Geschichten aus on- und offline, zwischen den Zeilen und hinter den Links

27. 9. 2015 - 13:59

Man überlebt nicht alles, was man überlebt

In „Die vielen Tode unseres Opas Jurek“ erinnern sich Enkel an die Erzählungen des verstorbenen Großvaters. Herzzerreißend komisch und tieftraurig erzählt Matthias Nawrat die Geschichte einer Familie im Polen des 20. Jahrhunderts.

Vor kurzem ist Matthias Nawrats neuer Roman erschienen. Nach der Liebesgeschichte „Wir zwei allein“ und der Prekariats-Allegorie „Unternehmer“, die 2012 den Kelag-Preis bei den TDDL gewonnen hat, wendet sich der polnisch-stämmige Autor in „Die vielen Tode unseres Opas Jurek“ dem „Genre“ der Großvatererzählung zu.

Buch Cover

Rowohlt Verlag

"Die vielen Tode unseres Opas Jurek" ist im Rowohlt Verlag erschienen.

Ganz genau lässt sich der Zeitraum der Rahmenhandlung in Matthias Nawrats dritten Roman nicht bestimmen. Soviel ist allerdings klar: Wir befinden uns in der ersten Hälfte der 90er Jahre, die sogenannte Dritte Polnische Republik steckt noch in den Kinderschuhen und die Freudenrufe der Menschen um den Berliner Mauerfall hallen noch durch den eben zerfallenen Ostblock, als Opa Jurek stirbt und die Enkelkinder gemeinsam mit ihrer Mutter ins polnische Opole zu dessen Begräbnis reisen. Opole ist jener Ort, von dem aus die junge Familie vor ein paar Jahren aufgebrochen ist, um bei Verwandten in Deutschland ein neues Leben zu beginnen. Zwischen den Plattenbauten ihrer alten Heimat, den Mahlzeiten in der Wohnung ihrer Großmutter Zofia und den Spazierfahrten mit ihrem Onkel Wojtek erinnern sich die Enkelkinder an die abenteuerlichen Geschichten ihres Großvaters.

-----

DEINE AUFGABE:
Was sagt der Ausgangstext dazu?
1. In welchem Verlag ist „Die vielen Tode unseres Opas Jurek“ erschienen?
2. Mit welchem Text gewann Matthias Nawrat 2012 den Kelag-Preis bei den TDDL?
3. In welche Stadt reisen die Enkelkinder mit ihrer Mutter zum Begräbnis von Opa Jurek?
Stütze dich dabei ausschließlich auf den Ausgangstext.

EINGABEDATEN:

-----

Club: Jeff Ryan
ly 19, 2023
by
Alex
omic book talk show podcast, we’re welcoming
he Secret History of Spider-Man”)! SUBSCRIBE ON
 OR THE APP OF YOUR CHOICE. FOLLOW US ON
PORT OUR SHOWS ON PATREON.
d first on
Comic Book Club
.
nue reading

-----

LÖSUNG DER AUFGABE:
1. Im Rowohlt Verlag.
2. Mit „Unternehmer“.
3. Nach Opole.